··· TEXT

Re: looking for a predicate hierarchy

"Dmitry A. Kazakov" <mailbox@xxxxxxxxxxxxxxxxx> wrote in
news:jl3iup5zix87.d4njwfc8n3h1.dlg@xxxxxxxxxx:

On Mon, 25 Dec 2006 15:48:59 +0100 (CET), V.J. Kumar wrote:

"Dmitry A. Kazakov" <mailbox@xxxxxxxxxxxxxxxxx> wrote in
news:dlxa9cude3z$.1eaoremttucpv$.dlg@xxxxxxxxxx:

On Sun, 24 Dec 2006 16:59:18 +0100 (CET), V.J. Kumar wrote:

"Dmitry A. Kazakov" <mailbox@xxxxxxxxxxxxxxxxx> wrote in
news:1hqbtgcvxtpln.kwy2q4wiyosc.dlg@xxxxxxxxxx:

Your argumentation seems to be based on an assumption that

(A /\ not A) => B

were somehow equivalent to

{ A, not A } |= B

but that's wrong.

It is not wrong thanks to the deduction theorem, but let's not
dwell on it. Instead, let's forget about models, trivialization
and stuff. Here's a simple proof for simple minds courtesy of
Lewis and ? circa 1930 that any formula in classic logic can be
proved given a contradiction:

1. A and not A
2. A -- from step 1
3. A or F -- where F an arbitrary formula
4. not A -- from step 1
5. F -- because of 3 and 4

Step 5 is known by a weird name of disjunctive syllogism, given
the knowledge that (A or F) hold *and* that A does not, surely F
must hold. The proof shows that admitting contradiction trivializes
classic locgic.

······

## EXERCISE TASKS:
a: Answer these questions about the thread on contradiction in classical logic:
(i) Which theorem is cited as the reason the assumed equivalence is not wrong?
(ii) By what name is step 5 of the proof known?
(iii) Around what year is the proof credited to Lewis?
b: From the thread on contradiction in classical logic, list the formula given in each numbered step of the proof, leaving out the comments that follow them.
c: Resume the thread on contradiction in classical logic, starting right after its final sentence.
The records are not needed for any of this.

··· STORED ROWS

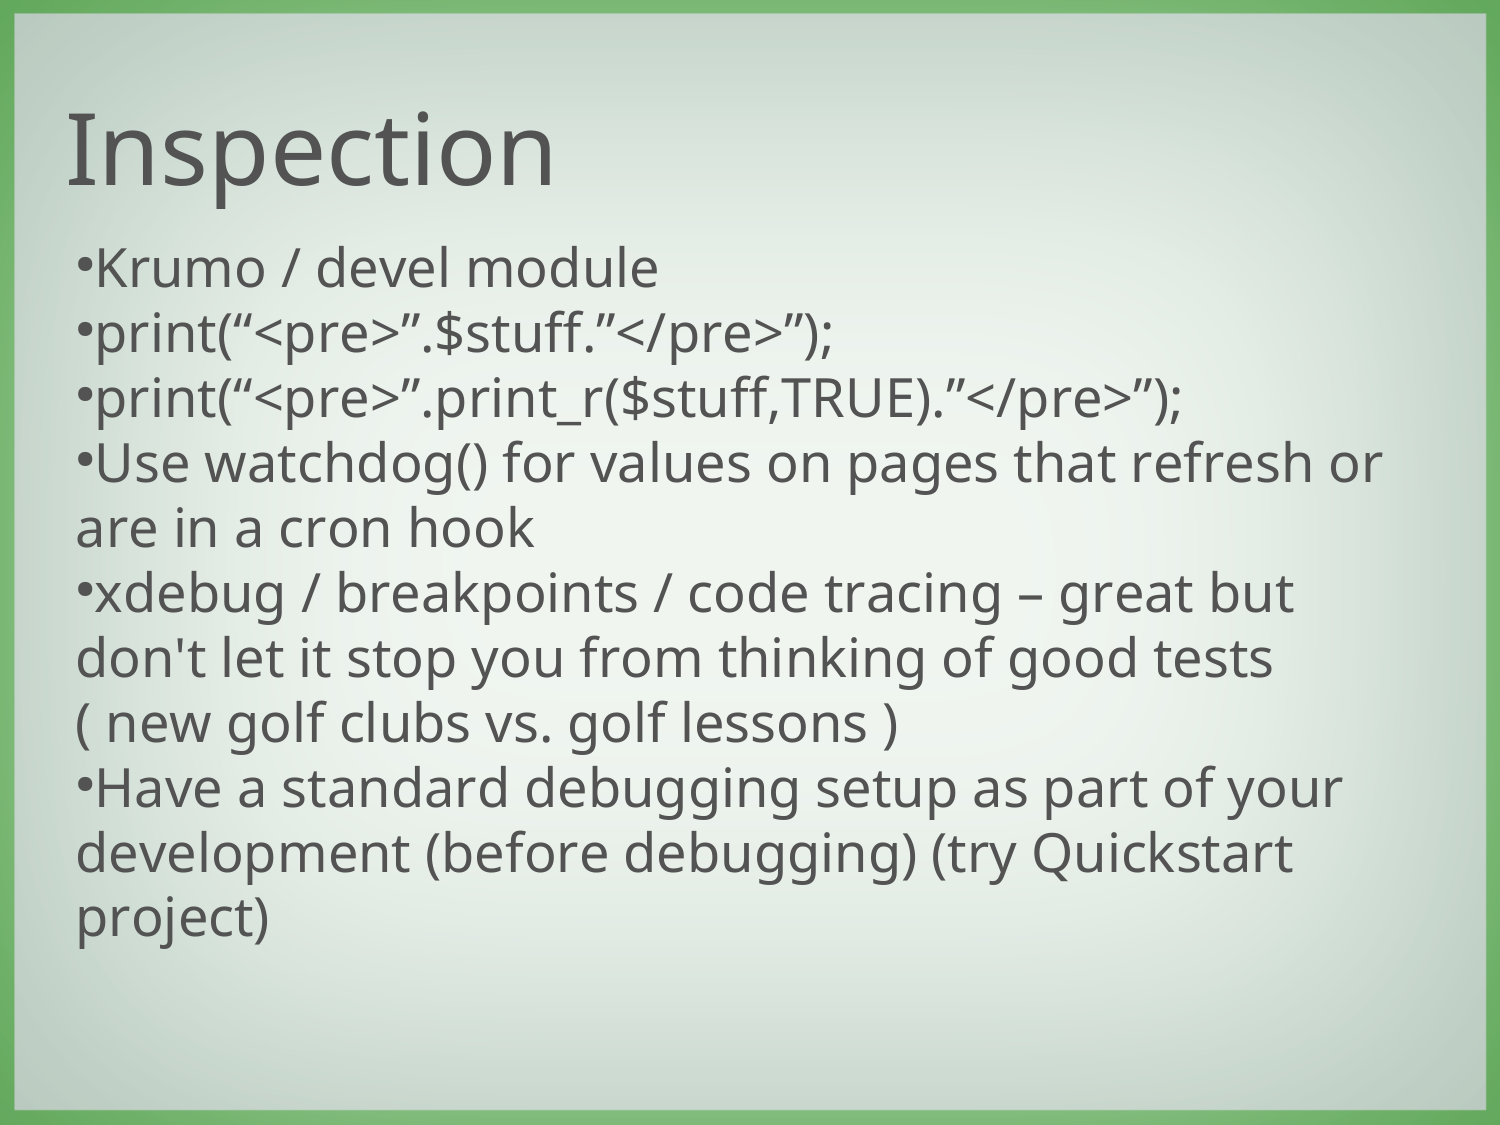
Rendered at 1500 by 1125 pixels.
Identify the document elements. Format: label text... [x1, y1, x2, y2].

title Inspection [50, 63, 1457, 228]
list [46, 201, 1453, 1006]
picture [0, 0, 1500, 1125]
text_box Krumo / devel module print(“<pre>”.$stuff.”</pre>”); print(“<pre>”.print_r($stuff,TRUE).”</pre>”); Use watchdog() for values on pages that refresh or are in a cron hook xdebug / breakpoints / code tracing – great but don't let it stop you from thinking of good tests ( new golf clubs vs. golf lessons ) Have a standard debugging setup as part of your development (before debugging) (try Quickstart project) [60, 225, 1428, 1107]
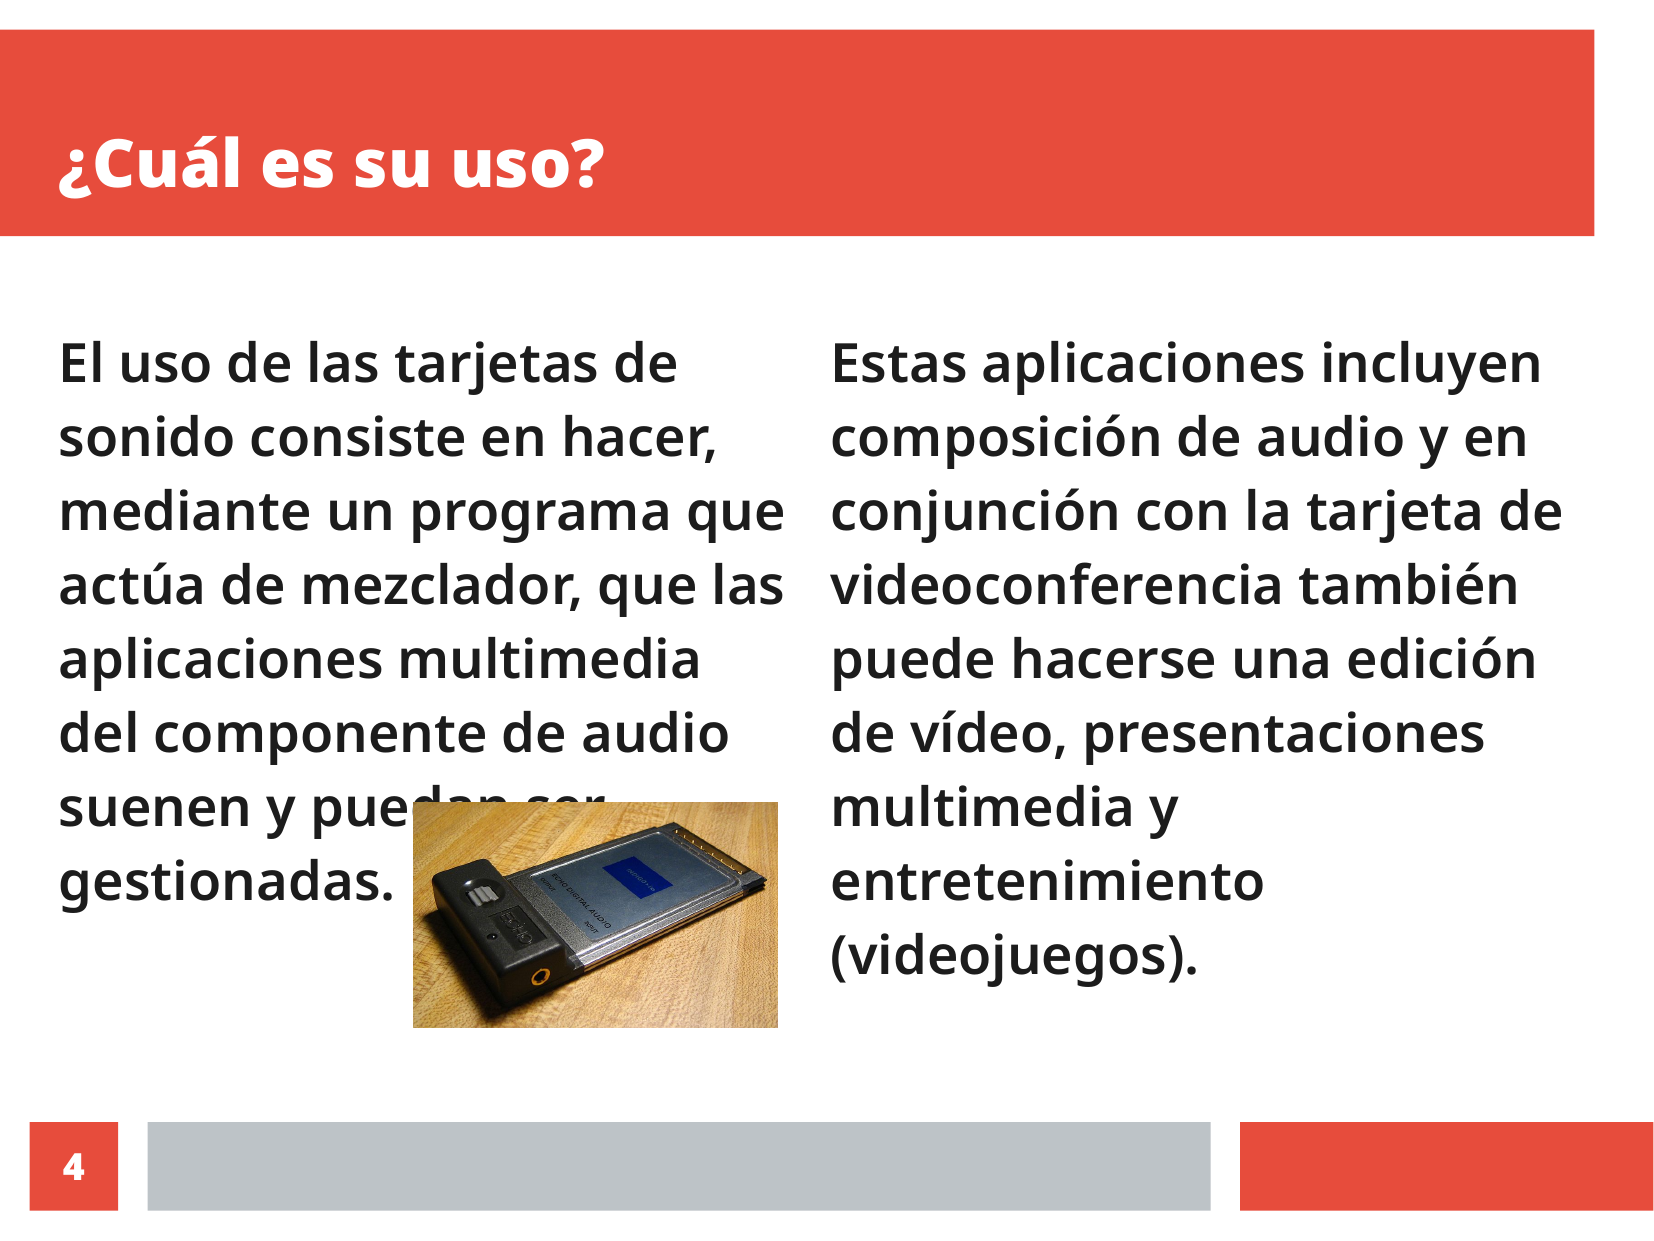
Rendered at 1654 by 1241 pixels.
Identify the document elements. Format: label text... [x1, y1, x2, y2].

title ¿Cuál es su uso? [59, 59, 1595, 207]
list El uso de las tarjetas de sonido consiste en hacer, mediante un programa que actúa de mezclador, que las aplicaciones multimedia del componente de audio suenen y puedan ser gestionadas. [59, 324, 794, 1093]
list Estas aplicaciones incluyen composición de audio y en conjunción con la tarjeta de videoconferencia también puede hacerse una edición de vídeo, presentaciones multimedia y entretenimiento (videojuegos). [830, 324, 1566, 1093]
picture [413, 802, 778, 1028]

······
··· STORED ROWS

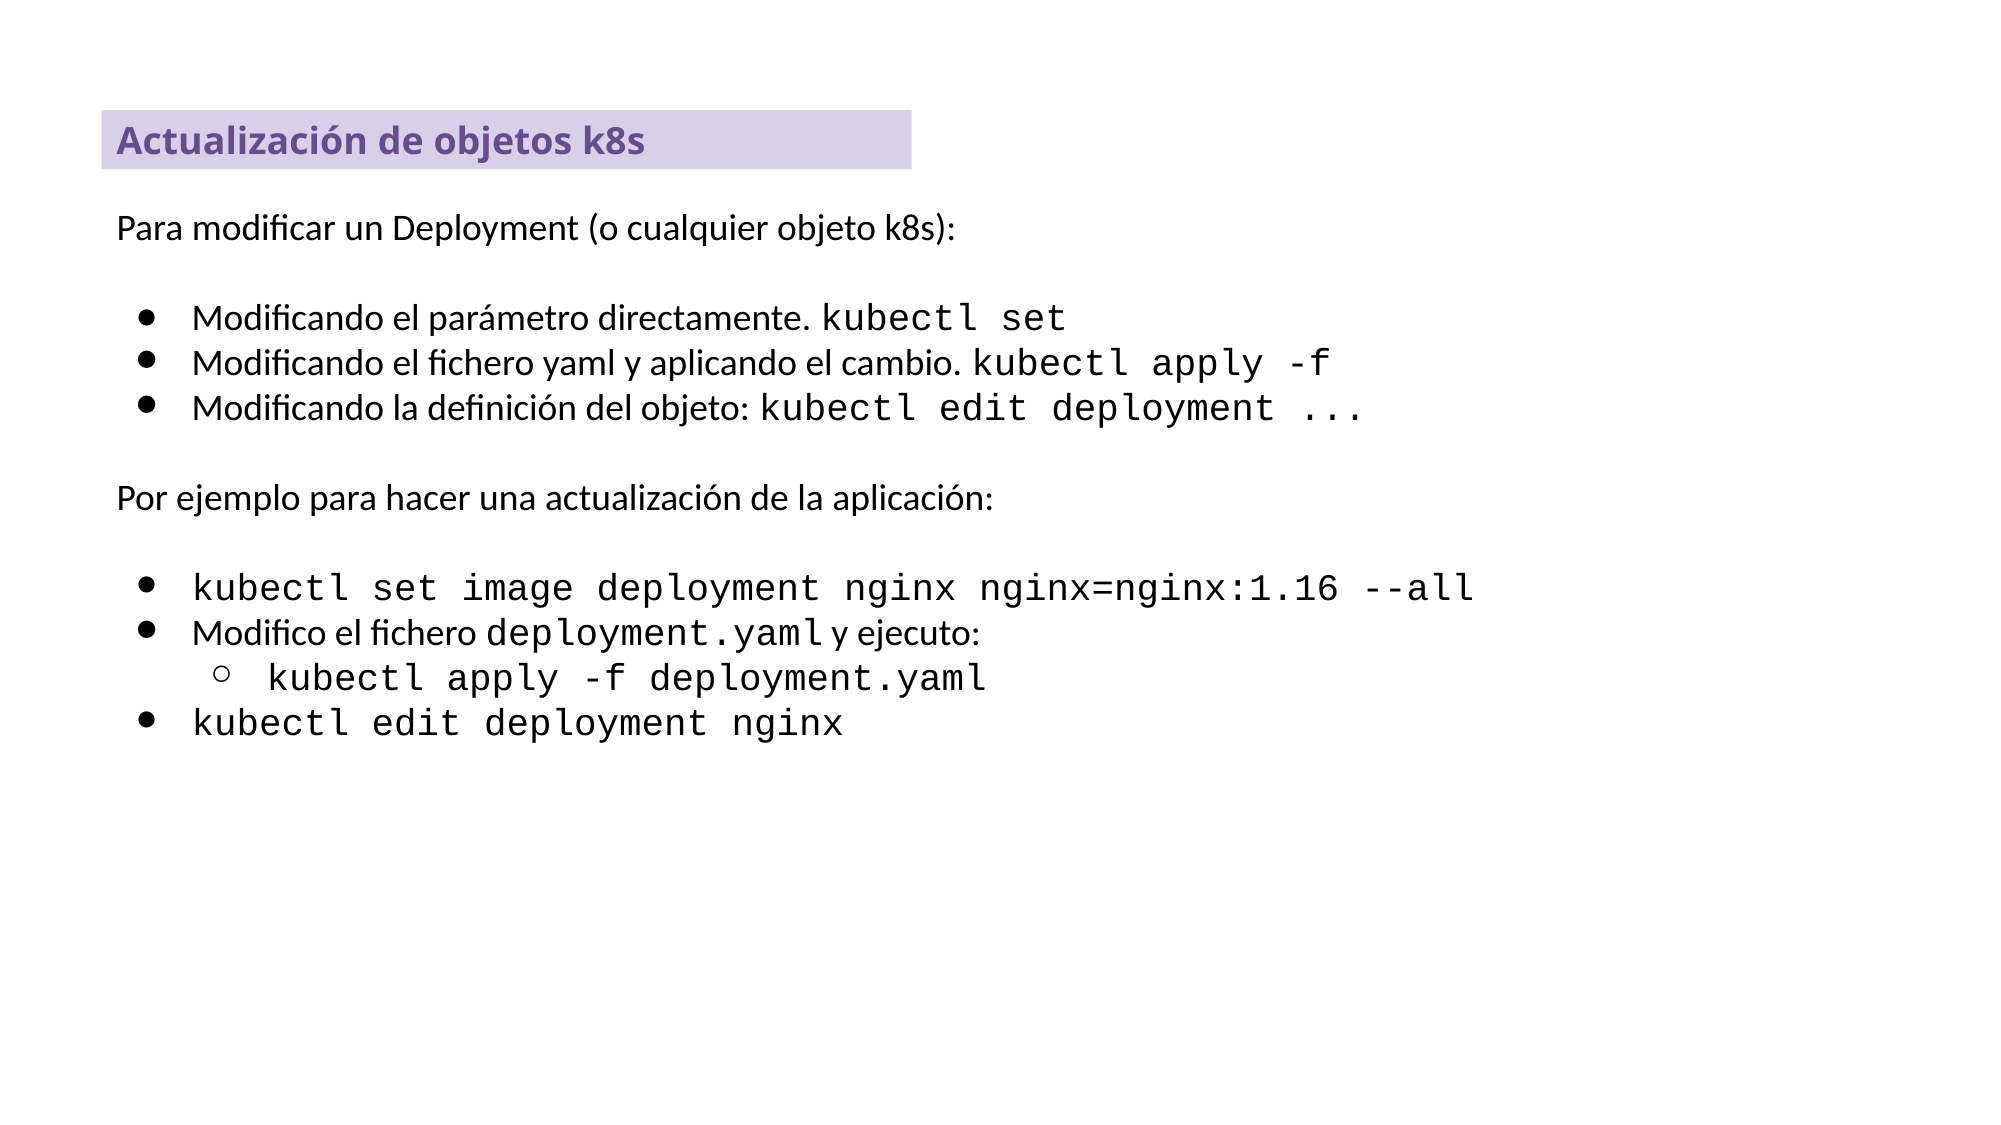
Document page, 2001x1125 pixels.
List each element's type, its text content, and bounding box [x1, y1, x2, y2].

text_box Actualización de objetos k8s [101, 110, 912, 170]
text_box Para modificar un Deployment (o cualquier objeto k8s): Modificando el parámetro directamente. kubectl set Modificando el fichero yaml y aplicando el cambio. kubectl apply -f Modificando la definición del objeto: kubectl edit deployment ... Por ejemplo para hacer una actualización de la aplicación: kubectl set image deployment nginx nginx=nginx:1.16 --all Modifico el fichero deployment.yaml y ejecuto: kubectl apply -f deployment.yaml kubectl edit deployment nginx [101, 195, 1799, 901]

······

## RESULTS OF THE EXERCISE:
a:
(i) The deduction theorem.
(ii) Disjunctive syllogism.
(iii) Circa 1930.

b:
1. A and not A
2. A
3. A or F
4. not A
5. F

c:
In a logic that handles contradiction step 5 is invalidated by
allowing A and ^A to hold at the same time thus making step 5
incorrect -- F may or may not hold. By introducing your '~'
connective, you revive step 5, now ~A and A cannot hold at the
same time as can easily be seen from the '~' truth table. So the
formula (A and ~A) trivializes your logic.

Aha, but ~ is not allowed for use [*]. ~A is not a formula.

Yes, it's a reasonable requirement to forbid using '~' directly.
After all, you can just define your '=>' with a truth table. Alas,
it does not save the logic from trivialization. Just substitute
(A=>A) /\ ^(A=> A) for F/\ not F in the Lewis proof, where F was an
arbitrary formula and its negation, not just a variable. '^' is of
course the standard negation -- you cannot forbid that, can you ?

No, I can, reasoning about reasoning were suspicious anyway. So => is
not a connective.

If => is not a connective, then you lose ability to say for example "if it
rains we stay at home; it rains, so we stay at home". So without the
most basic rule of inference, how can you call your system a logic at all
?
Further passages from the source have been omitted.